Skin, bone and everything in between: Repairing the human body

Posted on Wednesday 26th March 2014

Following his Inaugural Lecture, Ros Dodd met Professor Liam Grover to find out more about the pioneering Birmingham research into using biomaterials to repair and regenerate different parts of the body.

 

Professor Liam Grover cheerfully admits to being a nerd.

‘I’ve always been fascinated by how things work, and my interest is very wide-ranging, so even in my leisure time you’ll find me reading books about subjects from quantum physics to collagen assembly.’

Millions of us may one day feel extremely thankful for Liam’s ‘nerdishness’: the Professor of Biomaterials Science in the School of Chemical Engineering is within touching distance of seeing patients benefit from his research into how biomaterials can be can be used to repair and regenerate different parts of the body.

Materials have been used to repair tissues for centuries, but until recently those materials were based on mechanical properties and little attention was given to composition.

‘As our knowledge of the interactions between materials and biology improves, we are able to design materials that can stimulate or prevent specific biological responses,’ explains Liam, whose recent Inaugural Lecture was entitled ‘Skin, bone and everything in between: repairing the human body.’

An increasingly ageing population means new ways to regenerate worn out or diseased parts of the body are vital if people are to live more healthily in old age.

Working with the Birmingham Medical School, he and his team at TRAILab (Tissue Regeneration and Interface Lab) have developed cell therapy treatments for regenerating diseased or damaged bones, cartilage, ligaments, skin and even eyes, and to improve the body’s ability to heal.

His research covers three main areas: developing materials that can replace bone and then degrade in response to the body regenerating its own bone formation; producing tissue-engineered ligaments and bone, and using soft solids to create dressings that will prevent scarring in a range of tissues, for which he has just been awarded a £1.8m Wellcome Trust grant.

Materials used include patients’ blood and a population of their cells, which are then grown in the lab.

These cells can be encapsulated into a gel – which acts as a filler – and injected into the body. The cells will then excrete growth factors to encourage healing.

His ligament and tendon research is now being trialled at Birmingham Orthopaedic Hospital.

‘We’re not clinically treating people; at this stage we’re just demonstrating that we can grow a person a new ligament in a clinically-relevant timeframe.’

Liam’s passion for his field was ignited when the ‘earmouse’, a laboratory mouse that had what looked like a human ear grown on its back, hit the headlines in 1997. The ‘ear’ was in fact a cartilage structure grown by seeding cow cartilage cells into a biodegradable ear-shaped mould and then implanted under the skin of the mouse.

‘The idea was to use the same material to transplant on to a boy who’d lost his ear, but as we heard nothing about it subsequently, it probably didn’t work,’ says Liam. ‘But this mouse was an incredible trigger for me – a real turning point.
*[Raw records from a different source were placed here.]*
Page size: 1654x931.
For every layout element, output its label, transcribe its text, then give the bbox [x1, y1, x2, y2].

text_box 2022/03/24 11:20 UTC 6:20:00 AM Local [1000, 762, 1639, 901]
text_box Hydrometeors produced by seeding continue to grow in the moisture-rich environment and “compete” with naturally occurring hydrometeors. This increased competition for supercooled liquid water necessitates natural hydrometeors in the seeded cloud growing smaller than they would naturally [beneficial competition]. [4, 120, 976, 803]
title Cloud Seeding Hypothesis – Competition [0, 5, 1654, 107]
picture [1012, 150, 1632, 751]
It really blew me away.

‘I was doing my A Levels at the time and looking through brochures to choose a university, and Birmingham offered a degree in Biomedical Materials Science, which was about 50 per cent biology and 50 per cent materials science, which appealed to me.
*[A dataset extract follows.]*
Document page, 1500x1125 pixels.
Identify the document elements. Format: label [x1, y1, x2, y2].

‘Materials scientists and engineers are generally a little bit frightened of biology and biologists can have similar feelings about the physical sciences, but I’m a lover of both. Having a very diverse background means I can read across subjects.’

His PhD, in Dentistry, focused mainly on the formulation and evaluation of a novel calcium phosphate cement system for bone replacement.
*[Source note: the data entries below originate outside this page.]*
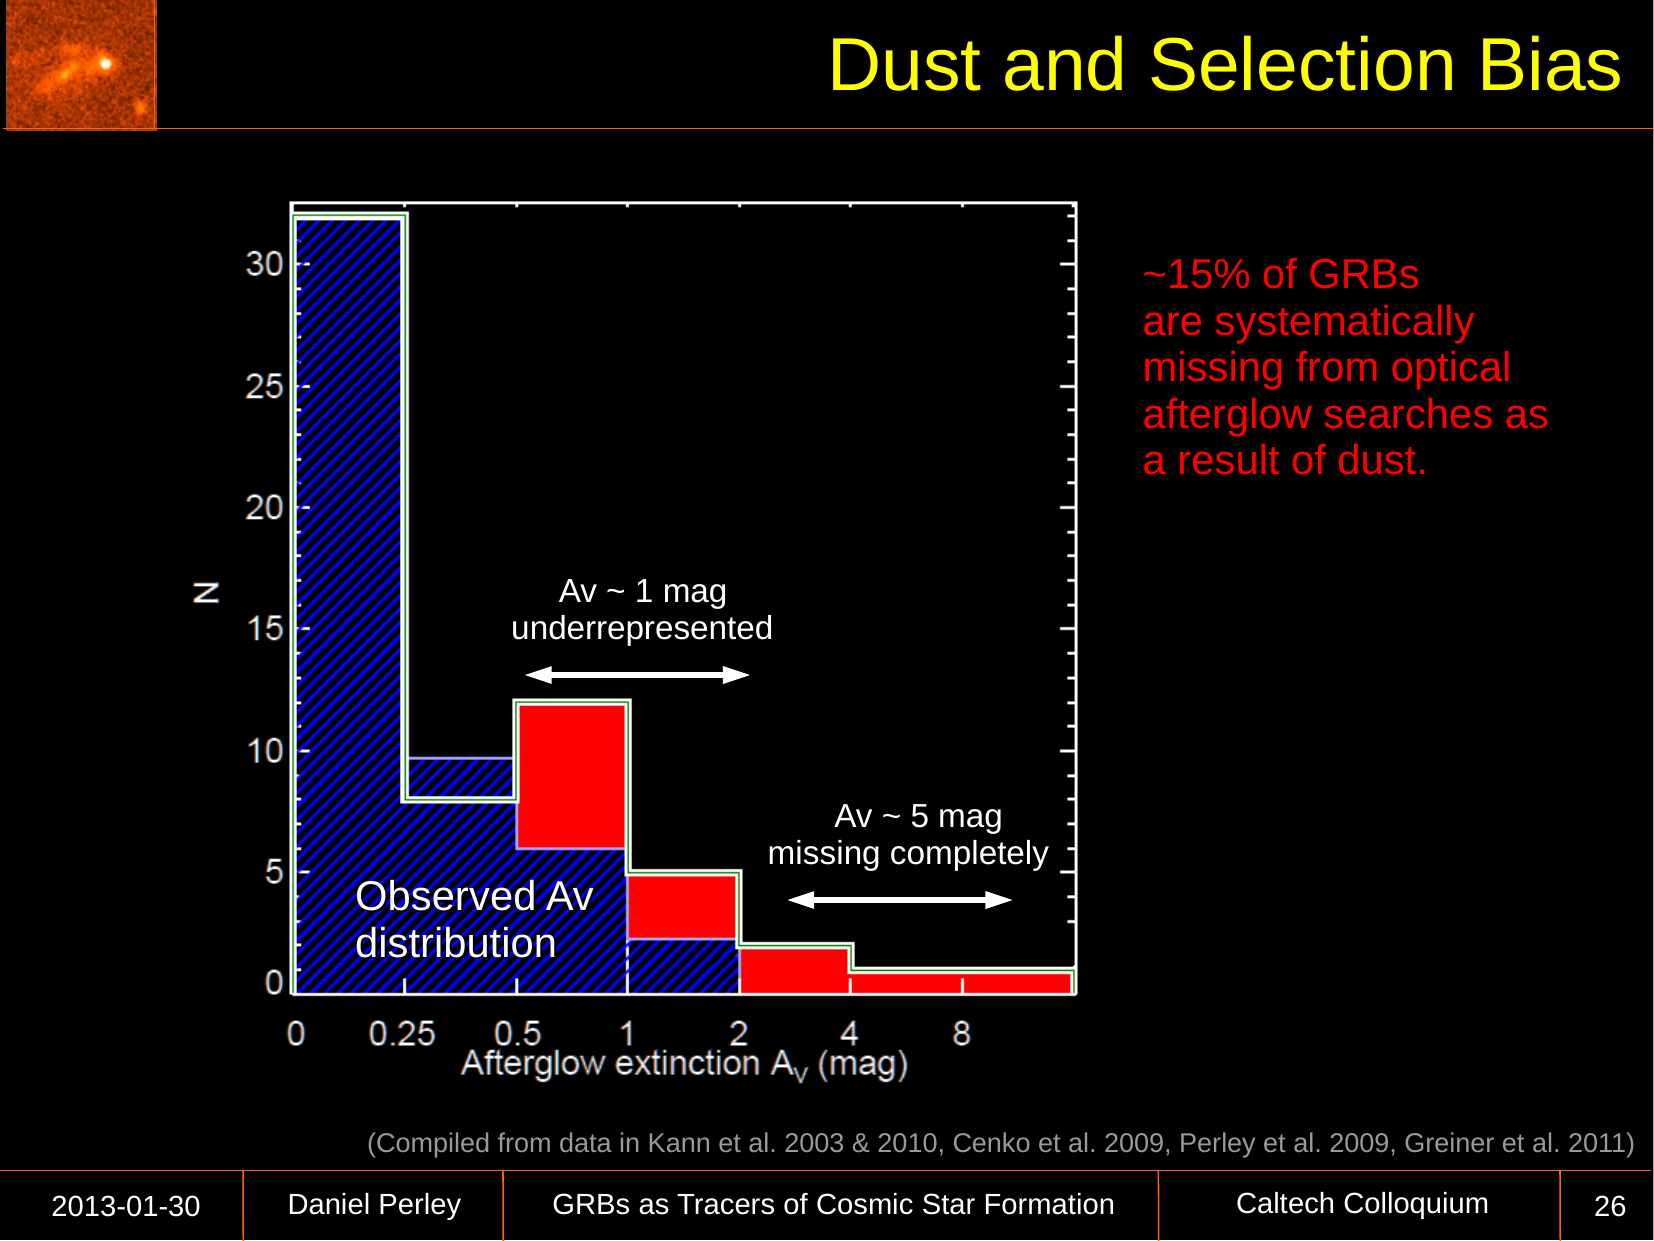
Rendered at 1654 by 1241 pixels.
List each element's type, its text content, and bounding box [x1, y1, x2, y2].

title Dust and Selection Bias [187, 21, 1624, 108]
picture [7, 0, 154, 128]
text_box (Compiled from data in Kann et al. 2003 & 2010, Cenko et al. 2009, Perley et al. 2009, Greiner et al. 2011) [349, 1117, 1654, 1169]
text_box Av ~ 5 mag missing completely [750, 787, 1088, 889]
text_box Observed Av distribution [337, 862, 638, 977]
text_box Av ~ 1 mag underrepresented [493, 562, 794, 664]
text_box ~15% of GRBs are systematically missing from optical afterglow searches as a result of dust. [1125, 240, 1576, 494]
picture [179, 187, 1088, 1088]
‘This was industry-driven and required both biology and materials science. After that, I went to Montreal for two years, to McGill University, and studied how the body regulates bone formation, which was much more in the way of fundamental science.’

Liam developed an expertise in the control of bone mineralisation and became especially interested in how condensed phosphate species could play both an inhibitory and stimulatory role in bone mineralisation.

He returned to Birmingham in 2006 and set up a research group to find new ways to regenerate human tissue.

‘The composition of body fluid – the minerals and proteins – gives enormous scope to design materials that can be used to repair and regenerate, although we use relatively few due to strict regulations. But we’ve now evolved from when we implanted metallic materials into people – now it’s about linking the two: the body and the material.’

So is he driven by a love of science or a desire to do good?

‘At my core, I’m a scientist, which means I could be working on something really obscure and abstract, but my career has forced me towards application and that application has become very close to my heart,’ explains Liam.

‘The material I developed in my PhD never found its way into a patient; we got to the point of it being used, but for various reasons it was dropped, and that was very demoralising. Everything I’m doing now is getting quite close to being used – to treat people – and that is very important to me.’